A lighthouse tender was put on station to serve as a temporary lightship and a request was put to Congress to appropriate funds for a new lighthouse. LV-46, assigned to tend the station, suffered a boiler casualty August 28, 1893, killing two of the crew, and was replaced by LV-97 until March 16, 1894, when LV-46 could return to the station.

On 3 March 1893 Congress approved $70,000 for the construction of the new light. The screw-pile design was abandoned because of its demonstrated weakness in the face of ice. The new design called for the lighthouse to sit on a cast-iron pier. The pier was a cylindrical shell that flared out at the top. The shell was 30 ft in diameter at its base and 42 ft tall. It was built of 210 cast-iron plates which were 1", 1 1/4", and 1 1/2" thick. They were bolted together on site with 1 1/4" bolts. The bottom 30 ft of the shell was filled with concrete. The remainder of the shell became the cellar for the house. It contained water tanks, and separate rooms for the storage of coal, oil, and provisions. The house was built on top of the shell. It was made of brick, painted red in the late 1920s, standing two stories with the lantern on its roof. Unlike the Maryland examples, the roof is flat. Quantities of rip-rap were dumped around the base of the light to resist pressure from the ice.

The Engineer of the 5th Lighthouse District, Captain Eric Bergland, was responsible for the construction of the new light. While contractors and temporary laborers did much of the work, he and his staff were on site and used 5th District ships to support the construction.  USLHT Jessamine hauled materials to the site, did test boring, and drove mooring piles.

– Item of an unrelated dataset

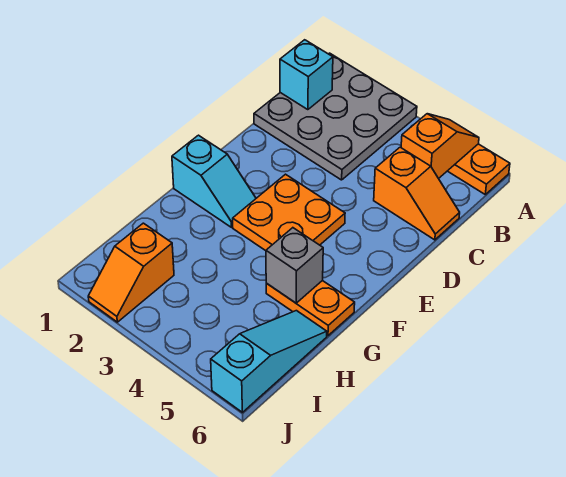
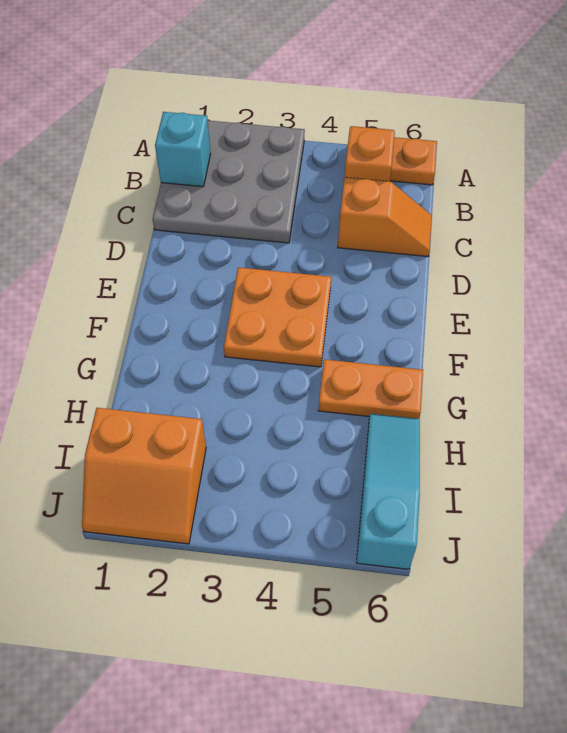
cyan slope F1:F2 level 1 top 1 -> none
grey brick G5 level 2 -> none
orange slope I2:J2 level 1 top I -> orange slope I1:J2 level 1 top I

The metalwork for the pier cost $6,950. This material was delivered to the Lazaretto Depot of the Lighthouse Board in November 1893. The cost of erecting the pier was $31,150. The pier was completed in April 1894. Jessamine began loading material for the superstructure of the light on 26 June 1894. The Lighthouse Board published a Notice to Mariners announcing that the new light would be lit on or about 30 September 1894.

Complaints about the visibility of the original fixed light led to a change to a flashing characteristic in 1895. Automation came in 1971. A 300mm acrylic lens was installed in 1984, to be replaced with the current VRB-25 in 1996. A set of black plywood blinds is installed in the lantern to block stray reflections from the panes.

Wolf Trap Light was offered to non-profit and historical organizations in 2004 under the National Historic Lighthouse Preservation Act. As no applications were received, it was put up for auction in 2005. Nick Korstad, of Seattle, Washington, purchased the station, and was unable to obtain financing for his plan to convert the light into a bed and breakfast, and after an unsuccessful attempt to auction the light on eBay, it was sold privately again. The light was bought by Dr. James Southard, Jr. for $119,000, and was again up for sale in 2012, including a nearby waterfront lot, for $288,000. In March 2023, the lighthouse was purchased by Richard Cucé of Quakertown, Pennsylvania for $125,000. Mr Cucé also owns Hooper Island Lighthouse near Dorchester County, Maryland.